Work task 1 >> Reproduce the court memorandum below in full, word for word.

*** Reading text ***

Opinion
Civil Action No. 3:12-CV-1930
12-11-2012
(Judge Kosik)
MEMORANDUM
Petitioner, Clarence S. Jupiter, an inmate currently confined at the United States Penitentiary, Canaan, ("U.S.P.-Canaan"), Waymart, Pennsylvania, filed pro se, this petition for writ of habeas corpus pursuant to 28 U.S.C. § 2241. Petitioner named the Warden at U.S.P.-Canaan as the sole Respondent. Since the Warden is David J. Ebbert, he is the proper Respondent in this habeas petition. Petitioner challenges his 1993 judgment of sentence of life in prison on his conspiracy to distribute cocaine conviction in the United States District Court for the District of West Virginia. Petitioner also filed a motion to proceed in forma pauperis which we will grant only for the purposes of filing this action. (Doc. 3). For the reasons that follow, the petition will be dismissed for lack of jurisdiction.
As the Magistrate Judge noted, the correct Respondent is David J. Ebbert "since Petitioner is presently confined at USP-Canaan and Ebbert is the Warden at this prison. See 28 U.S.C. § 2242 and § 2243. See Rivera v. Seism, Civil No. 10-1733, M.D. Pa. Petitioner also correctly filed his habeas petition with this Court since he is incarcerated in the Middle District of Pennsylvania. See Rumsfeld v. Padilla, 542 U.S. 426 (2004)." (Doc. 4, fn. 1).

*** End of Reading text ***
*** Data to use ***

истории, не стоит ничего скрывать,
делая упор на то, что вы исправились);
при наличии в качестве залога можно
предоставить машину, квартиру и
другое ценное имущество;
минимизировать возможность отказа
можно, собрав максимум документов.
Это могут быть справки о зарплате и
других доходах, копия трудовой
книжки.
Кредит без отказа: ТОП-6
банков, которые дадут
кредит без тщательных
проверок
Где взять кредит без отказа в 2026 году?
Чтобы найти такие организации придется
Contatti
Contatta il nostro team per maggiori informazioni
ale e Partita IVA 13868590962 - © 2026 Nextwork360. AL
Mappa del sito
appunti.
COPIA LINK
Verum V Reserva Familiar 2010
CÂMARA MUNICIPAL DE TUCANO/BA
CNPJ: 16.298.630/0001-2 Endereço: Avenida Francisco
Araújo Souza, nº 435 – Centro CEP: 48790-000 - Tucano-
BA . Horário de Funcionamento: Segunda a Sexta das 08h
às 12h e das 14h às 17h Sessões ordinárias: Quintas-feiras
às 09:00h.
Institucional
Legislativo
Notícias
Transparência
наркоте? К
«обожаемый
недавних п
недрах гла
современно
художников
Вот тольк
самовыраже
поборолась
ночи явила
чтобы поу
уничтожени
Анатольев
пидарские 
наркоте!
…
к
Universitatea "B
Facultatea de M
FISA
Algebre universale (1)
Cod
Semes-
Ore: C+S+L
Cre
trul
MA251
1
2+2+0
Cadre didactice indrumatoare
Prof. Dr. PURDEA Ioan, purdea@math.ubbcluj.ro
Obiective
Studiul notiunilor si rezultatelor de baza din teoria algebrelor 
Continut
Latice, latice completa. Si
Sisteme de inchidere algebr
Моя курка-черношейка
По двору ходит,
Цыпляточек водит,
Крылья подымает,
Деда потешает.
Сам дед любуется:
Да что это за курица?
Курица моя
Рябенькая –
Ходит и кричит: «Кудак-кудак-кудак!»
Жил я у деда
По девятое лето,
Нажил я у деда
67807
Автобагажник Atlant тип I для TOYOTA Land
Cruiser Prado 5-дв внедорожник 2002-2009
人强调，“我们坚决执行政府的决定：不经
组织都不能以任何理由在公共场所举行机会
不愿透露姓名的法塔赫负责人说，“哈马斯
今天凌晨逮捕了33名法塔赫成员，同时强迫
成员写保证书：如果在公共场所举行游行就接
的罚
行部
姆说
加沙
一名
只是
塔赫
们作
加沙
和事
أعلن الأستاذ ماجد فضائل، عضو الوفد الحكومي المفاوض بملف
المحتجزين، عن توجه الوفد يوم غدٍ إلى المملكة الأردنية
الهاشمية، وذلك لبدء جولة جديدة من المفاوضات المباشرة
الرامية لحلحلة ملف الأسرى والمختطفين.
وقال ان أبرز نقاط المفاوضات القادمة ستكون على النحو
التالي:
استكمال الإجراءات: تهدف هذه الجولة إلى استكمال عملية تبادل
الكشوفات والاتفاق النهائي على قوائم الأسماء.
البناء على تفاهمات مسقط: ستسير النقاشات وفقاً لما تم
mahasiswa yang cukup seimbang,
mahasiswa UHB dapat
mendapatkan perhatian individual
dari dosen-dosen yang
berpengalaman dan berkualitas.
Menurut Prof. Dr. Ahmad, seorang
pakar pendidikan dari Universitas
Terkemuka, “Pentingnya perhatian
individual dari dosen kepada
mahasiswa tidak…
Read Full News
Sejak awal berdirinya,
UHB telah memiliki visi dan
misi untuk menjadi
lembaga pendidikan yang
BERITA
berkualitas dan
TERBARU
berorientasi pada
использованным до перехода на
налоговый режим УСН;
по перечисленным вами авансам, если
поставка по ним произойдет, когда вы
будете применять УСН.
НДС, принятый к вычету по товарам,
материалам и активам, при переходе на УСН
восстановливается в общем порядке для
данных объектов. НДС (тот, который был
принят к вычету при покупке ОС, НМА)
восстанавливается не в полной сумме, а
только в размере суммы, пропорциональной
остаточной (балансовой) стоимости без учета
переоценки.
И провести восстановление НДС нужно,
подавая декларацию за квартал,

*** End of Data to use ***

Work task 2 >> Count the lines in the entries above that contain the string "dosen", matching case exactly, and reply with only that number.

Response area 1 >>
Opinion
Civil Action No. 3:12-CV-1930
12-11-2012
(Judge Kosik)
MEMORANDUM
Petitioner, Clarence S. Jupiter, an inmate currently confined at the United States Penitentiary, Canaan, ("U.S.P.-Canaan"), Waymart, Pennsylvania, filed pro se, this petition for writ of habeas corpus pursuant to 28 U.S.C. § 2241. Petitioner named the Warden at U.S.P.-Canaan as the sole Respondent. Since the Warden is David J. Ebbert, he is the proper Respondent in this habeas petition. Petitioner challenges his 1993 judgment of sentence of life in prison on his conspiracy to distribute cocaine conviction in the United States District Court for the District of West Virginia. Petitioner also filed a motion to proceed in forma pauperis which we will grant only for the purposes of filing this action. (Doc. 3). For the reasons that follow, the petition will be dismissed for lack of jurisdiction.
As the Magistrate Judge noted, the correct Respondent is David J. Ebbert "since Petitioner is presently confined at USP-Canaan and Ebbert is the Warden at this prison. See 28 U.S.C. § 2242 and § 2243. See Rivera v. Seism, Civil No. 10-1733, M.D. Pa. Petitioner also correctly filed his habeas petition with this Court since he is incarcerated in the Middle District of Pennsylvania. See Rumsfeld v. Padilla, 542 U.S. 426 (2004)." (Doc. 4, fn. 1).

Response area 2 >> 2